Red Sharpie Bandit evades capture after bank robberies
SAN LUIS OBISPO — A man who the FBI has dubbed the Red Sharpie Bandit is suspected of robbing two local banks on Monday, according to county law officials.
The FBI also blames the robber — whose modus operandi includes wearing a baseball cap, and handing the bank teller a note written with a red Sharpie demanding money and stating that he has a gun — for bank robberies across the state, including two heists earlier this year in San Luis Obispo County.
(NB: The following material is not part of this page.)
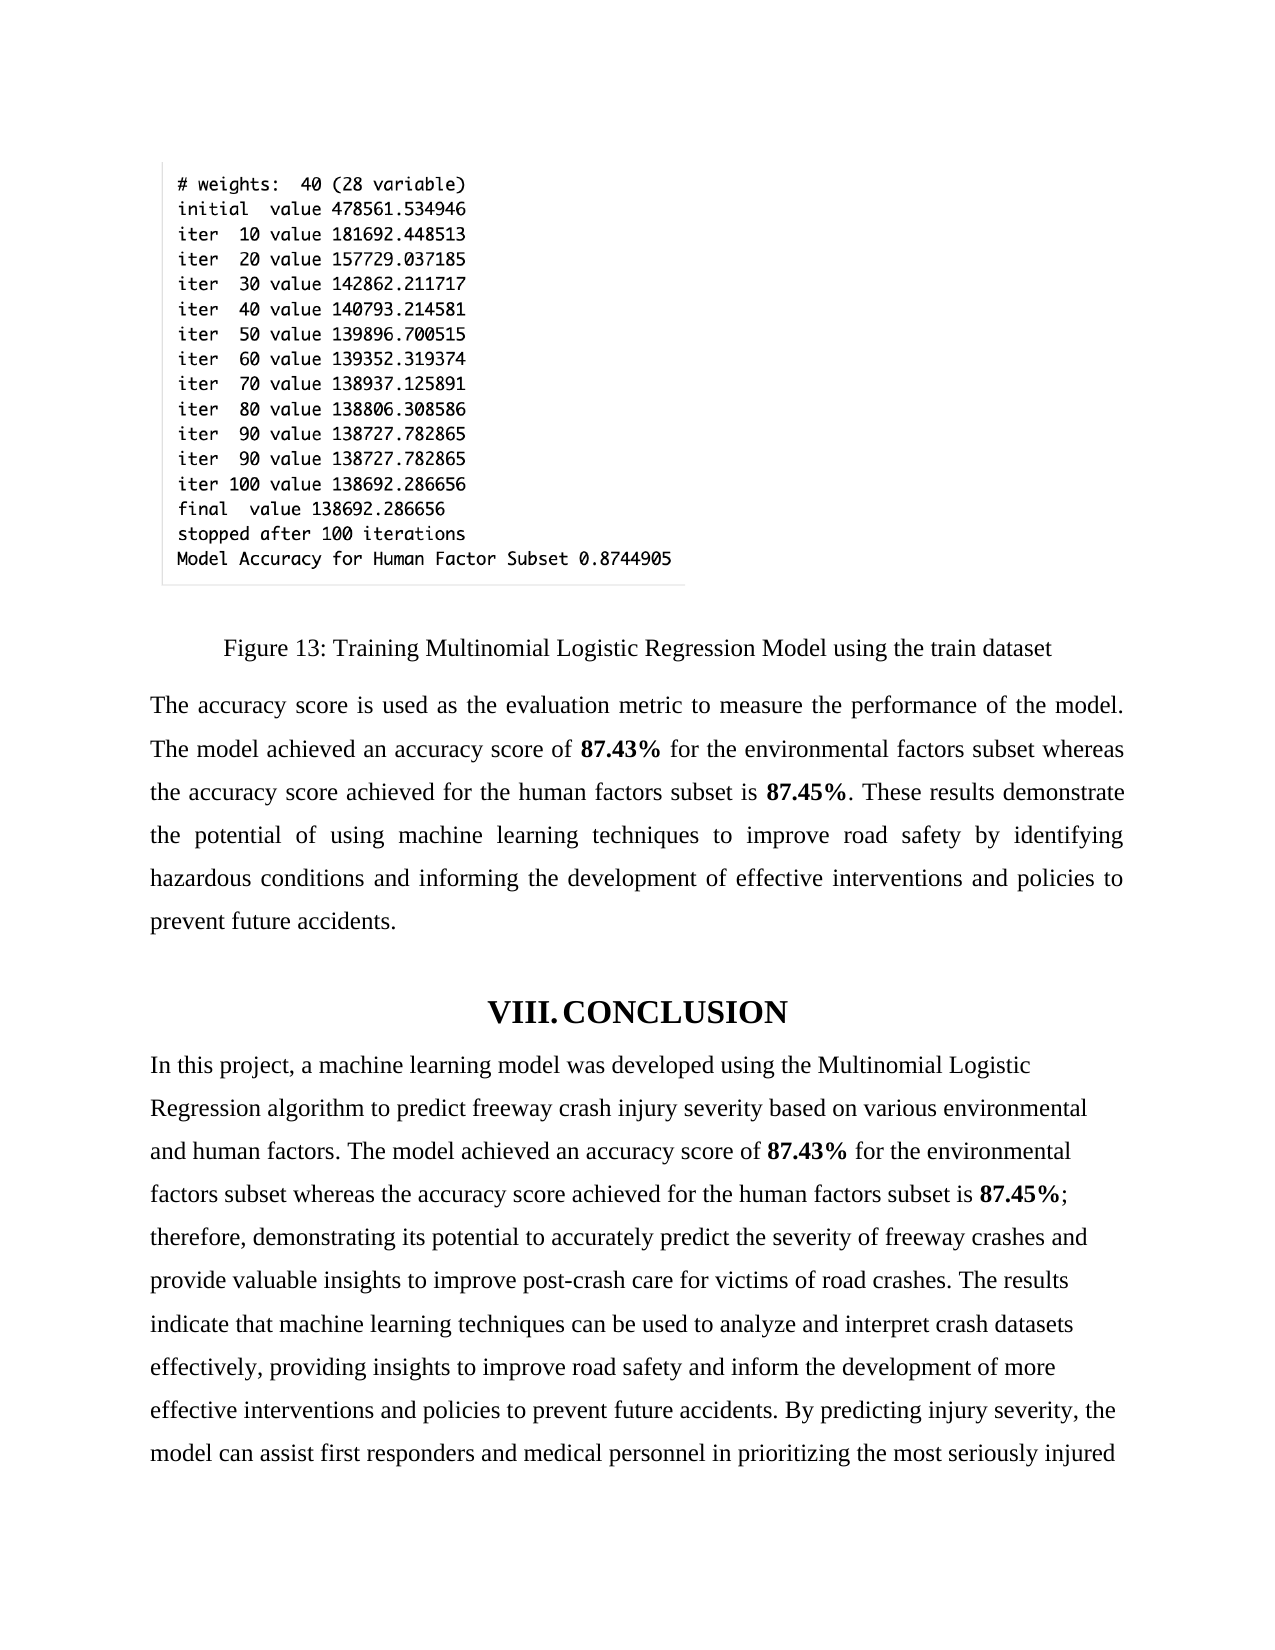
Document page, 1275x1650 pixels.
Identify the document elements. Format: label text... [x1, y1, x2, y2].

The first of the two Dec. 14 robberies was reported at 1:06 p.m. Monday, according to San Luis Obispo police officials. The robber allegedly approached a bank teller at the San Luis Obispo Wells Fargo Bank located in the Vons Supermarket in the Marigold Center off of Broad Street and handed the teller a note demanding money. The note stated that the man had a gun, although no gun was ever seen.
After receiving an unspecified amount of money, the man fled westbound across the parking lot, said Capt. Ian Parkinson with the San Luis Obispo Police Department.
“He was last seen running across the parking lot,” Parkinson said.
Witnesses and video surveillance identified the robber as a stocky white male between 20 and 40 years old, with brown hair and standing about 5-foot-11-inches tall, according to police officials.
About an hour later, a similar heist occurred at the Wells Fargo Bank on the 500 block of W. Taft Street in Nipomo, according to San Luis Obispo Sheriff’s Department officials.
Shortly after 2 p.m. Monday, a man entered the bank and, in similar fashion, presented a note to a teller demanding money and claiming he had a gun, sheriff’s officials said. Again, the suspect fled on foot.
Law enforcement officials believe the same man — the Red Sharpie Bandit — is responsible for both heists.
FBI officials in Los Angeles said the suspect is also likely responsible for a Sept. 1 robbery at Robo Bank in Pismo Beach, an Oct. 27 robbery at Chase Bank in San Luis Obispo, and 10 other bank robberies around Southern California.